** Source document **
◆ ◆ ◆ ◆
# Unable to contact classified ad(member )



## Steviedemon (May 16, 2018)

Hi, I’ve seen a classified ad I wa t to respond to but when I log in ( first time in a few years ) I see a message that I don’t have enough privileges to reply to post . On logging I there appears to be no button to message the member directly . Am I missing something obvious ? Thank you 🙏🏽


----------



## Emmodd (Sep 23, 2015)

I think you need to have made a certain amount of posts in the last 30 days or so (or such like).

Sent from my Pixel 6 Pro using Tapatalk


----------



## Rincewind (Aug 25, 2020)

@Steviedemon i assume you tried posting as soon as you logged in ?? ...if thet's the case the system won't have recognised you (been away for quite a while)...you have to wait for 1 hour (system refresh's every hour)...log out and log back in; you should then be good to post on the classified ad (i assume the pavoni) in question and ask your question/offer/bid/other...please don't directly PM the seller; post on the thread only.


----------



## Steviedemon (May 16, 2018)

Rincewind said:


> @Steviedemon i assume you tried posting as soon as you logged in ?? ...if thet's the case the system won't have recognised you (been away for quite a while)...you have to wait for 1 hour (system refresh's every hour)...log out and log back in; you should then be good to post on the classified ad (i assume the pavoni) in question and ask your question/offer/bid/other...please don't directly PM the seller; post on the thread only.


Thank you !


----------
◆ ◆ ◆ ◆
(Collected data)
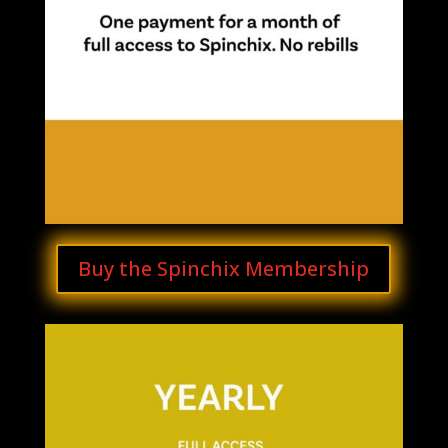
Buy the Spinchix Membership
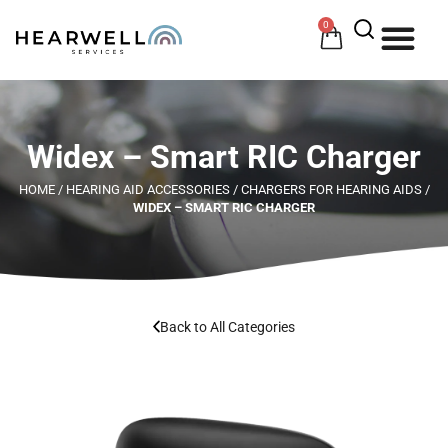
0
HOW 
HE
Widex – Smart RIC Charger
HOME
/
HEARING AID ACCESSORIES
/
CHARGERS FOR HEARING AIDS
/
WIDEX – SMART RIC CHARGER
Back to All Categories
◆ ◆ ◆ ◆
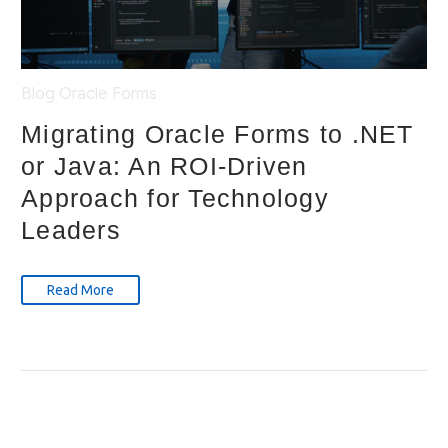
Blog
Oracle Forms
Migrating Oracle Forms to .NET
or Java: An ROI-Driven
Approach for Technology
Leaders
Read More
◆ ◆ ◆ ◆
** Action item **
Extract the passage from the forum thread about replying to a classified ad, starting at the words "Hi, I’ve seen" and stopping after the words "(Sep 23, 2015)".

** Response below **
Hi, I’ve seen a classified ad I wa t to respond to but when I log in ( first time in a few years ) I see a message that I don’t have enough privileges to reply to post . On logging I there appears to be no button to message the member directly . Am I missing something obvious ? Thank you 🙏🏽


----------



## Emmodd (Sep 23, 2015)